Wolverton received an associate’s degree in 2008 from Moorpark College. Cultural anthropology sparked his interest and he hoped to major in the subject, Christopher Wolverton said.

In high school, his son ran track, specializing in hurdles but also participating in relays and sprints. As a child he spent six years playing baseball in the Agoura Pony League. While Wolverton attended Moorpark College, he returned to Oak Park High School as an assistant track coach.

A number of Wolverton’s friends told his parents how charming he was. His former track coach told his mother that her oldest son acted mature for his age. To his parents, Wolverton was a typical teenager. His mother joked with him, asking why he didn’t turn on the charm at home.

Wolverton also loved video games, often playing them with his younger brother.

“He was mostly like a friend to me,” Michael said.

The family would travel to Mammoth Mountain once or twice a year to ski.

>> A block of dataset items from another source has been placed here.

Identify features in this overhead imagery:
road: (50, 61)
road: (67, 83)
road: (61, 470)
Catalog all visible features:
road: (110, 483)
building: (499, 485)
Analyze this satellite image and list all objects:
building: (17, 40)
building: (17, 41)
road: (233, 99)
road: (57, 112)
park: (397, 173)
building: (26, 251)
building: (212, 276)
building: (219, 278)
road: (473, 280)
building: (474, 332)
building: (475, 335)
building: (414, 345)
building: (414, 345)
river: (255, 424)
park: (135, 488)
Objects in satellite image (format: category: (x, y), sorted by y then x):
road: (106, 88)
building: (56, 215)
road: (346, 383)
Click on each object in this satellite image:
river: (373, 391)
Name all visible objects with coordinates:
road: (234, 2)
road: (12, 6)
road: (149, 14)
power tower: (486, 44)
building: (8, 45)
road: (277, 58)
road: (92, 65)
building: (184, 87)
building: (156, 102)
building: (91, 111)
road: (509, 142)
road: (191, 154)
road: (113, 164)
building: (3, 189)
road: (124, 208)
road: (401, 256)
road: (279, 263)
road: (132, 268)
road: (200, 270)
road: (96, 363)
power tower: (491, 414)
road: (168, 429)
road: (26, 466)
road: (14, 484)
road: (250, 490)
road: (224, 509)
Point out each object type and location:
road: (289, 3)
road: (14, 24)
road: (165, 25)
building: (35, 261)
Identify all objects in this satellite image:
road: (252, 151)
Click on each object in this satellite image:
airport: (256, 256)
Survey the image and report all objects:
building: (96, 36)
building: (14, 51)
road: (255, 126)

“Brian had gotten quite good over the years,” Christopher Wolverton said. “He could zip down anything.”

Wolverton was a fourth-generation member of the military. Although his father, grandfather and great-grandfather served, Wolverton’s announcement of joining the military one day in January came as somewhat of a surprise. He had talked about it casually.

He reported for basic training at Fort Benning in Georgia.

“I was very proud of him,” Christopher Wolverton said.

Escort of Patriot Guard Riders

Once the casket was placed in the hearse, military personnel snapped into a salute as civilians placed their right hands over their hearts. Brentlinger escorted the Wolverton family to the hearse. The black limousine would take them to Pierce Brothers Valley Oaks Memorial Park.

Outside the aviation facility, members of the Patriot Guard Riders put on their helmets and prepared for the procession. The group was invited by the family to participate. Craig “Gunney” Donor, the chapter’s captain, said the group was happy to be of service to the families of fallen soldiers and to show their respect.

“They are never easy,” Donor said of the processions. “It’s very emotional for us whenever we see a young person’s life cut short.”